Listed records START

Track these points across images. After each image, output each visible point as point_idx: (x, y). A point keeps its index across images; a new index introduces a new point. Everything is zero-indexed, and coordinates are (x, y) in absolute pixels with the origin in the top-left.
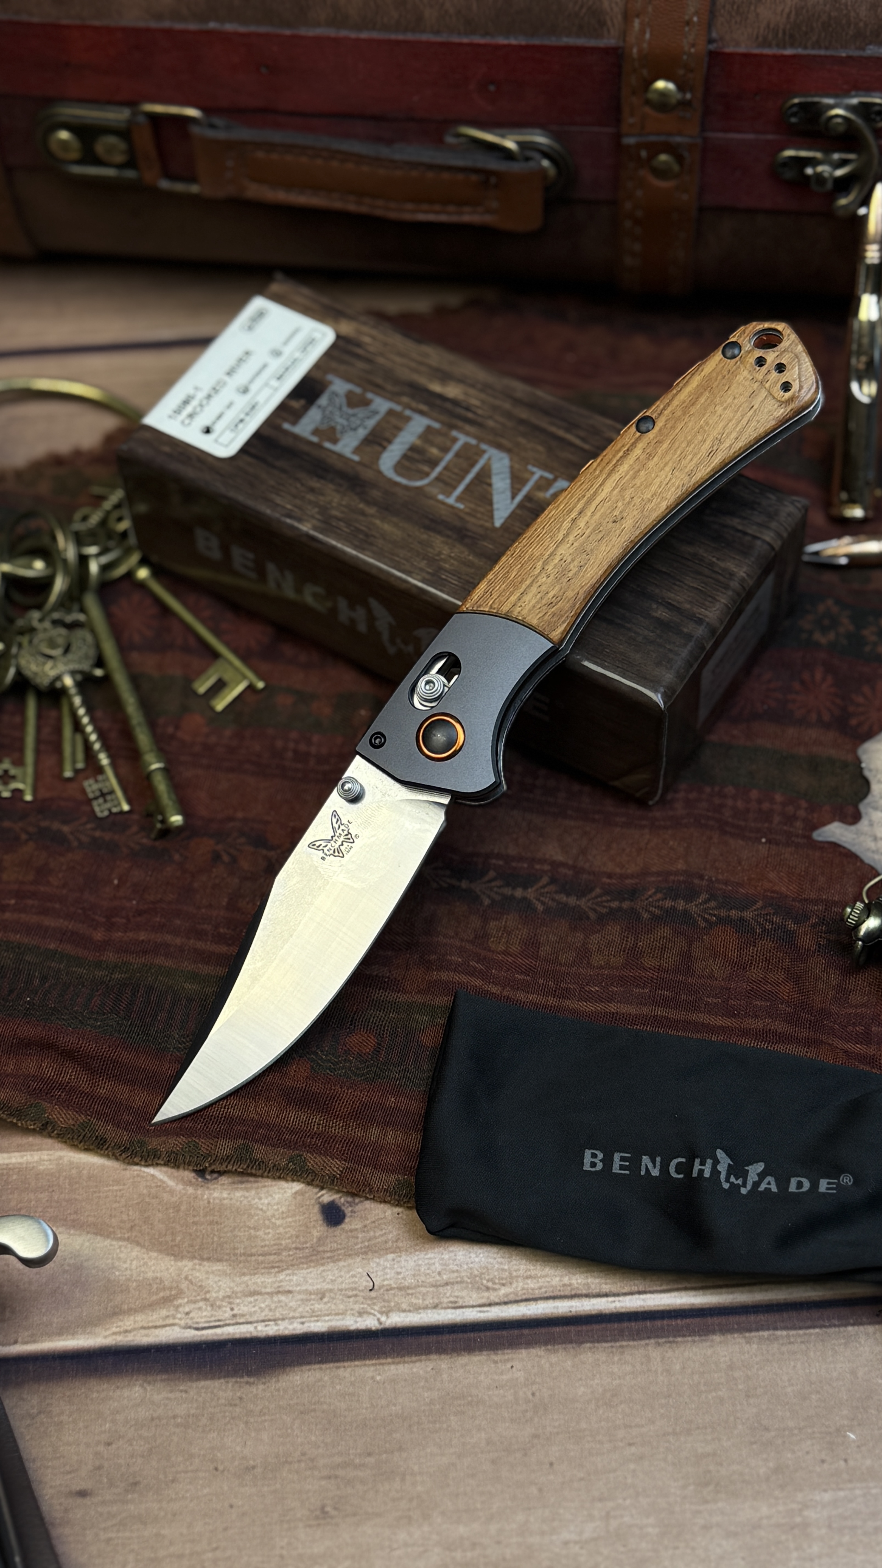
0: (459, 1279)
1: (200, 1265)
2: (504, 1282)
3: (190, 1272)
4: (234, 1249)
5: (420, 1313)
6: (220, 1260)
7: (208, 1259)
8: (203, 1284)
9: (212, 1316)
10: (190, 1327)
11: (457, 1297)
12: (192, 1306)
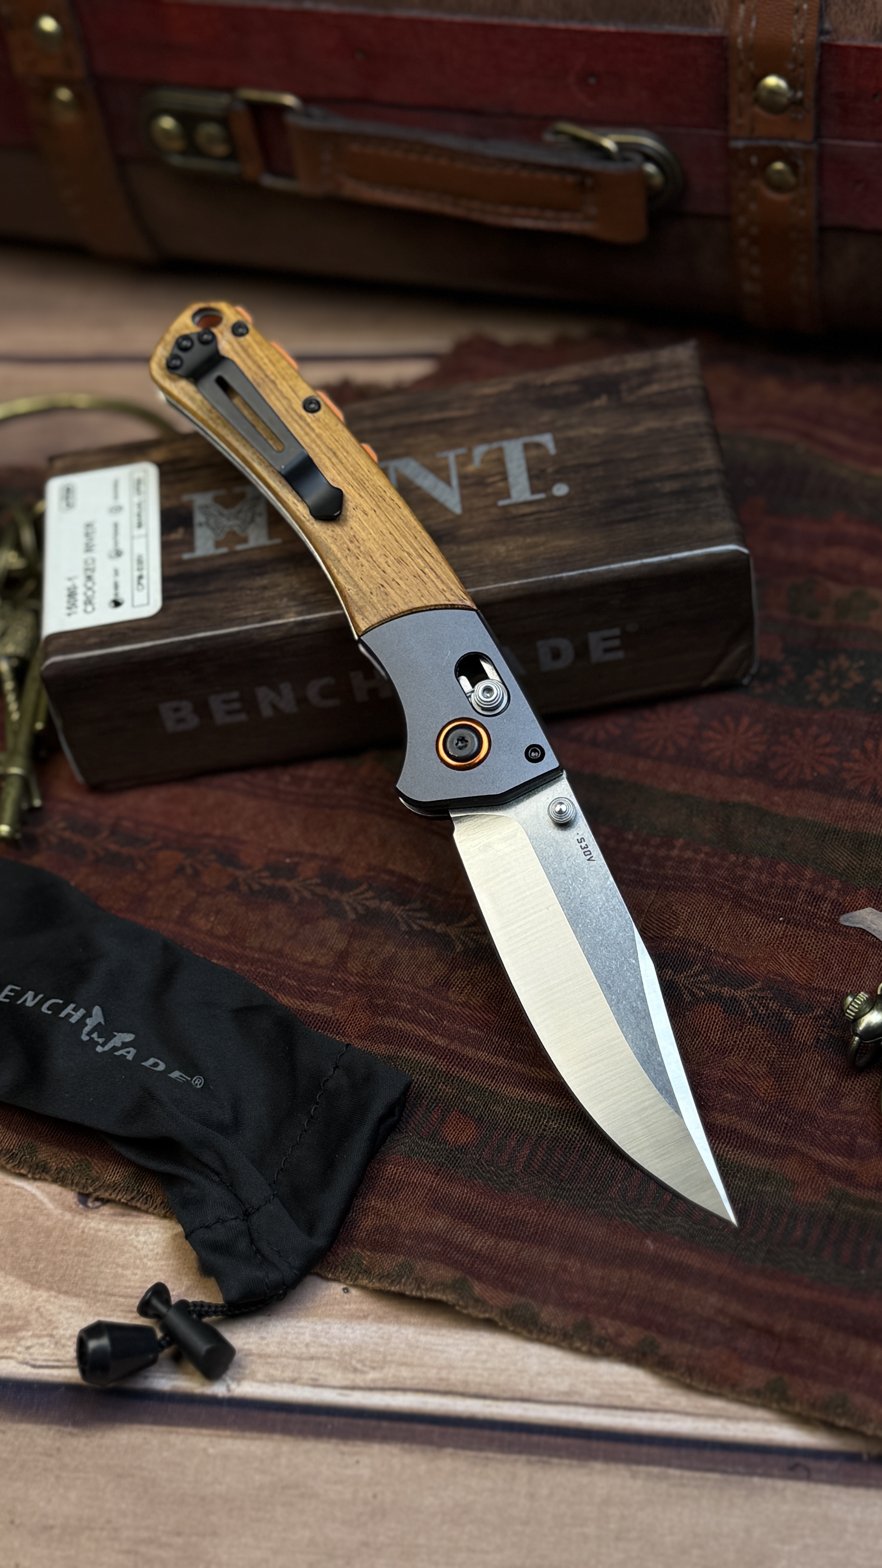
0: (326, 1355)
1: (56, 1297)
2: (375, 1365)
3: (43, 1304)
4: (96, 1285)
5: (274, 1386)
6: (77, 1295)
7: (66, 1293)
8: (54, 1319)
9: (53, 1354)
10: (27, 1363)
11: (320, 1374)
12: (35, 1341)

Listed records END

Reproduce every line of the data above word for word, leaving out the pictures.

**Solution for this exercise:**
Track these points across images. After each image, output each visible point as point_idx: (x, y). A point keeps its index across images; a new index introduces a new point. Everything is zero-indexed, and coordinates are (x, y) in absolute pixels with the origin in the top-left.
0: (459, 1279)
1: (200, 1265)
2: (504, 1282)
3: (190, 1272)
4: (234, 1249)
5: (420, 1313)
6: (220, 1260)
7: (208, 1259)
8: (203, 1284)
9: (212, 1316)
10: (190, 1327)
11: (457, 1297)
12: (192, 1306)
0: (326, 1355)
1: (56, 1297)
2: (375, 1365)
3: (43, 1304)
4: (96, 1285)
5: (274, 1386)
6: (77, 1295)
7: (66, 1293)
8: (54, 1319)
9: (53, 1354)
10: (27, 1363)
11: (320, 1374)
12: (35, 1341)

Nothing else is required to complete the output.